Passage to read -

-.-.-

THe social security "trust fund" got raided and filled with a bunch of worthless IOU's that will never be paid back.  The discussion has changed to SS is going to have a shortfall - not we spent it and will pay you back, rather, we will not be able to pay you back all that is owed you - make other plans.  Yes I got a letter to that effect.  Like you will get 70% of what you should.  THey went after and got gvmt and mil pensions recently.  our local state gvmt raided 50% of tracher pensions recently again with worthless IOU's that will never be paid back and yes, they have been eying and talking about doing the same to 401's in recent years.  They are a pack of thieves stealing all they can before the ponzi scheme collapses.

-t

----------


## thoughtomator

A lot of safety deposit boxes have ALREADY been robbed by DHS. Check yours, if you haven't in a while - you might be surprised to find things aren't as you left them.

----------


## LibForestPaul

> Computer bits are only worth something if you can convert them into something of value.  Taking said bits and selling them on a market that would have no value is pointless.  
> 
> Especially when you add in that they can just print more.  No reason to tick off the public at large when you have a way to "create" trillions without all but a few even caring.


It's for the elderly, poor, yaddi yaddi, damn rich people. Theres your reason.

----------


## RJB

They are already stealing 401Ks through inflation.

----------


## osan

> Computer bits are only worth something if you can convert them into something of value.  Taking said bits and selling them on a market that would have no value is pointless.


Agreed, but that does not mean there cannot be a progression of steps.  If the retirement accounts are taken at a time where they still have value, then they may be converted into things of value to Themme.  Once that process is completed to whatever degree desired or achievable, one moves to the gold.  I'm not saying this is how it would happen, but that it is a plausible course.

-.-.-

Assignment A - List every username that appears as a heading in the forum thread.
Assignment B - From the forum thread, echo the passage that begins at the words "A lot of safety" and stops after "you left them.".
Assignment C - According to the forum thread, through what are 401Ks already being stolen?

Dataset content -

-.-.-

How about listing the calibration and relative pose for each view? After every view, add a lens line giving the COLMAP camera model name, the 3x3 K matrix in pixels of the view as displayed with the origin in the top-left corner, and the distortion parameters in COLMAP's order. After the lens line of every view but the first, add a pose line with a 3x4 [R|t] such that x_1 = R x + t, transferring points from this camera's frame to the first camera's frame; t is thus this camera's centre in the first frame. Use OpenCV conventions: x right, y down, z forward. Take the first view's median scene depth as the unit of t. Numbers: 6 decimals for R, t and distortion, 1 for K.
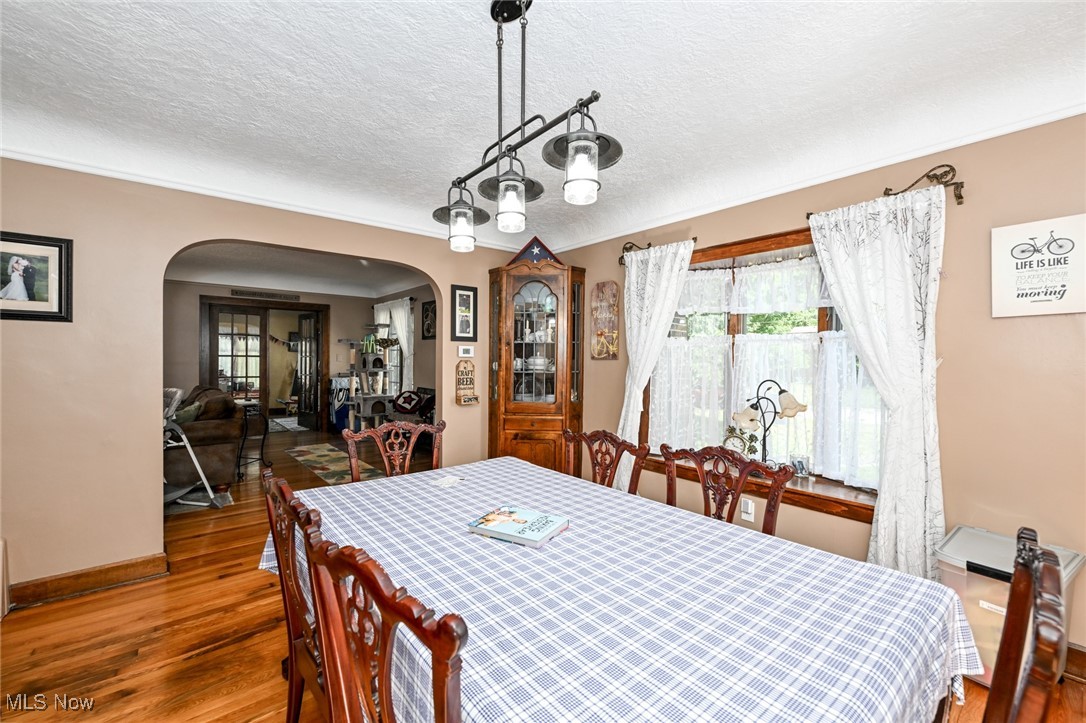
lens RADIAL K [[446.6, 0, 542.7], [0, 446.6, 362.9], [0, 0, 1]] dist [-0.001109, -0.000027]
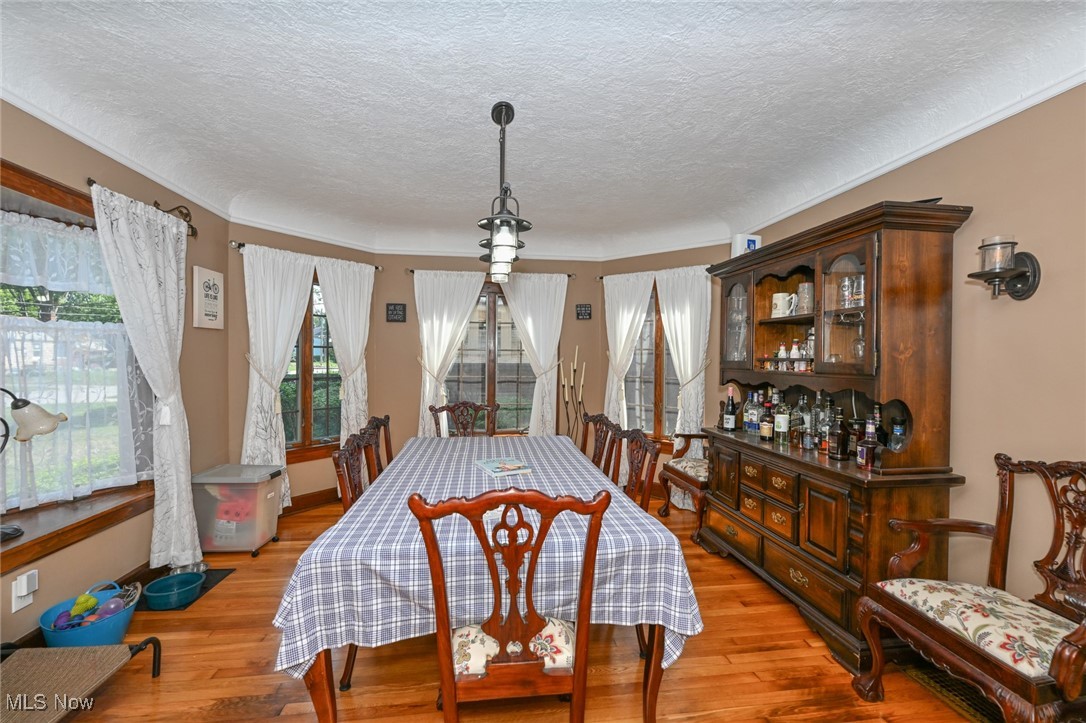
lens RADIAL K [[446.6, 0, 542.7], [0, 446.6, 362.9], [0, 0, 1]] dist [-0.001109, -0.000027]
pose [[-0.846623, -0.018462, 0.531873, -0.561222], [-0.009097, 0.999754, 0.020221, -0.019108], [-0.532116, 0.012281, -0.846582, 1.263842]]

-.-.-

Reply A -
thoughtomator
LibForestPaul
RJB
osan

Reply B -
A lot of safety deposit boxes have ALREADY been robbed by DHS. Check yours, if you haven't in a while - you might be surprised to find things aren't as you left them.

Reply C - Through inflation.